More Americans than forecast filed claims for jobless benefits last week. Applications rose to 576,000 the week ended Aug. 15, above the 550,000 median estimate of economists surveyed by Bloomberg News.
“We will hold off on making a call on the payroll report pending more data, but the indications from claims thus far suggest that it will be on the disappointing side relative to last month’s outcome,” Goldman Sachs Group Inc. economists in New York led by Jan Hatzius wrote in a note to clients Aug. 20.

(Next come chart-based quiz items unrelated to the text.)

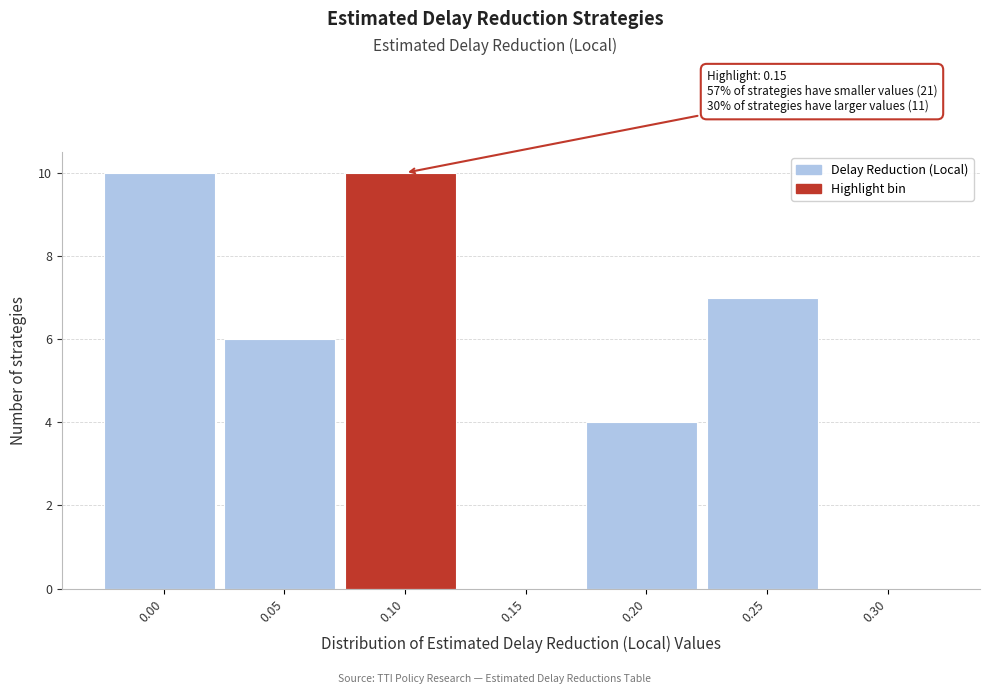

Reading right to left, list all the values displayed in this chart.

0.30=0	0.25=7	0.20=4	0.15=0	0.10=10	0.05=6	0.00=10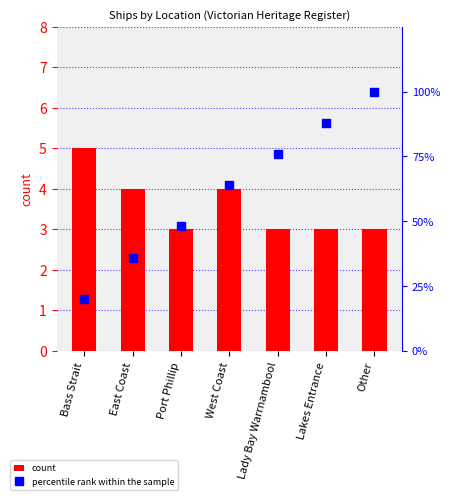

Are the bars grouped side by side (vs. stacked)?

Yes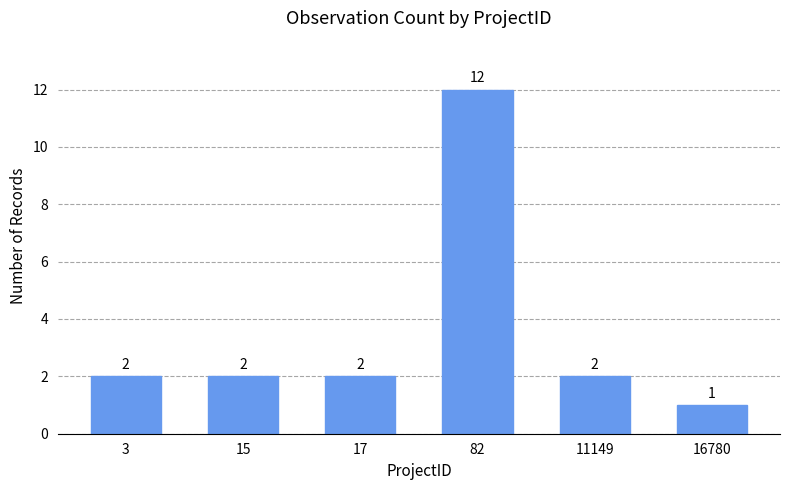

How many distinct data groups are displayed?

1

Treasury 10-year yields climbed the most in a week since 2003 for the week ended Aug. 7 after the Labor Department said the economy lost 247,000 jobs in July, fewer than the 325,000 forecast in a Bloomberg News survey.
More Supply
The U.S. will sell $42 billion of two-year notes, $39 billion of debt maturing in five years and $28 billion of seven- year securities on three consecutive days beginning Aug. 25, equal to the amount of those notes sold last month.

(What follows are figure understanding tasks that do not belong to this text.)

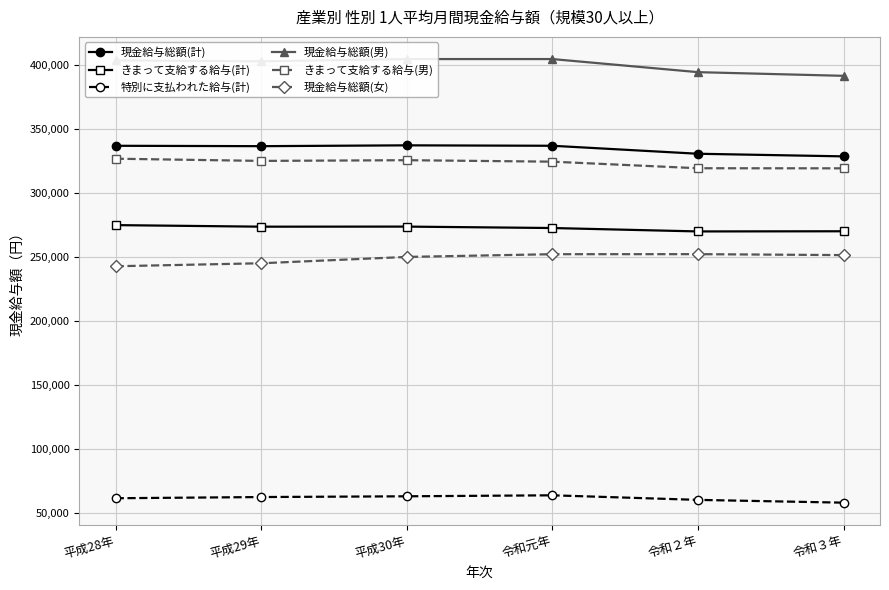

What is the smallest value displayed?

58401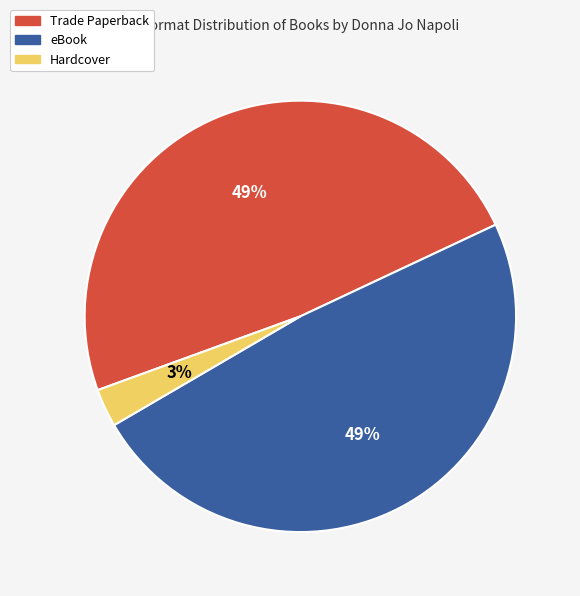

Do Trade Paperback and eBook together represent more than half of the pie?

Yes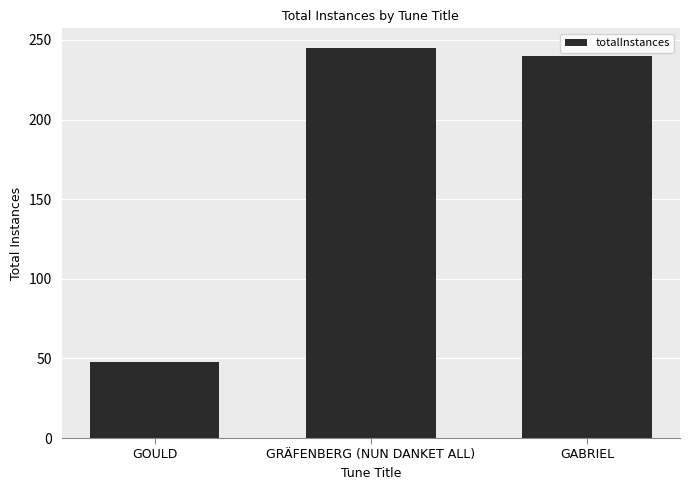

Reading left to right, list all the values displayed in this chart.

GOULD=48	GRÄFENBERG (NUN DANKET ALL)=245	GABRIEL=240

The Treasury’s sales last month of 2- and 5-year notes drew lower-than-forecast interest from investors amid concern the government’s deluge of borrowing would overwhelm demand.
The Fed bought $2.599 billion in Treasuries during the week, the least since its program began in March, bringing its total purchases to $262.377 billion.

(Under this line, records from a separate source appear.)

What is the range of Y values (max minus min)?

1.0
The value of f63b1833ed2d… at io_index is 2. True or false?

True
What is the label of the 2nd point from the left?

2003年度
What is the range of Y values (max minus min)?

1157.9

The central bank on Aug. 19 announced plans to buy debt three times over the next two weeks, down from four times per two-week period. Policy makers said Aug. 12 they plan to slow the pace of Treasury purchases as the recession eases and signaled that the $300 billion program will end in October. The buying was previously scheduled to end in September.
‘Uncharted Territory’
The U.S. must address the massive amounts of “monetary medicine” that have been pumped into the financial system and now pose threats to the world’s largest economy and its currency, billionaire Warren Buffett said.
The “gusher of Federal money” has rescued the financial system and the U.S. economy is now on a slow path to recovery, Buffett wrote in a New York Times commentary Aug. 19. While he applauded measures adopted by the Fed and officials from the administrations of George W. Bush and Barack Obama, Buffett said the U.S. is fiscally in “uncharted territory.”
Marketable Treasury debt has increased 50 percent to $6.78 trillion since the end of 2007 as Bush and Obama borrowed to sustain the economy and the financial system after the U.S. entered its longest economic contraction since the Great Depression. The National Bureau of Economic Research, which dates business cycles, said the recession began in December 2007.
The non-partisan Congressional Budget Office forecast the budget deficit for fiscal 2009, ending Sept. 30, will reach a record $1.85 trillion.